Successful anti-fracking campaigns generally:
- Recruit experts from various fields to speak on their behalf (geologists, seismologists, climatologists, hydrologists, economists, doctors, etc) to gain legitimacy
- Are conducted by genuinely “localized” face-to-face grassroots organizations
- Have specific policy goals and concerns that are well-articulated and not easily debunked by industry reports
- Can frame fracking in terms of inter-related and deeply sensitive issues – such as drinking water contamination, property rights, the effects of gas drilling on agriculture (and thus food production), averse health effects, etc.
- Can therefore mobilize a diverse range of people from multiple demographics
- Find common ground from the popularized documentary “Gasland”, which was screened worldwide and connected thousands of people to the issue who otherwise had never heard of fracking
- Are adaptable, applying pressure at local, state/regional, and federal/national levels of authority
- Utilize multiple and cheap social media platforms
- Communicate with other campaigns and well-established environmental organizations (e.g. Sierra Club)

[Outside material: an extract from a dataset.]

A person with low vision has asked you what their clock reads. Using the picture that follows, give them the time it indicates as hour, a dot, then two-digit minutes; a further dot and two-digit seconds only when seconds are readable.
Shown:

- Successfully draw media outlets into the issue, leading to frequent news reports on fracking incidences and findings
Fracktivist strategies vary by context
Anti-fracking campaigns are adept at chiseling their conception of fracking and its risks to match local contexts. For example, in Bulgaria, the movement gained force as concern rose over foreign corporate exploitation. When news broke that the Bulgarian Parliament had awarded Chevron with a drilling permit for fracking operations in the Dobrudja region, protests broke out. Under Bulgarian law, even though Chevron is a foreign company, it would receive automatic ownership of any mineral resources discovered regardless of what indigenous land use patterns prevailed on the same parcels of desired land. Bulgaria’s anti-fracking campaign drew from popular angst toward foreign exploitation while doubly highlighting the implications Chevron’s drilling projects would have for food production as Dobrudja is a major agricultural belt. Few shale plays in the United States (like California’s) also lie beneath vast swathes of rich farmland, so anti-fracking campaigns that focus on land and agriculture tend to tap into local cultural identities and livelihoods, as the affected populations are often agrarian.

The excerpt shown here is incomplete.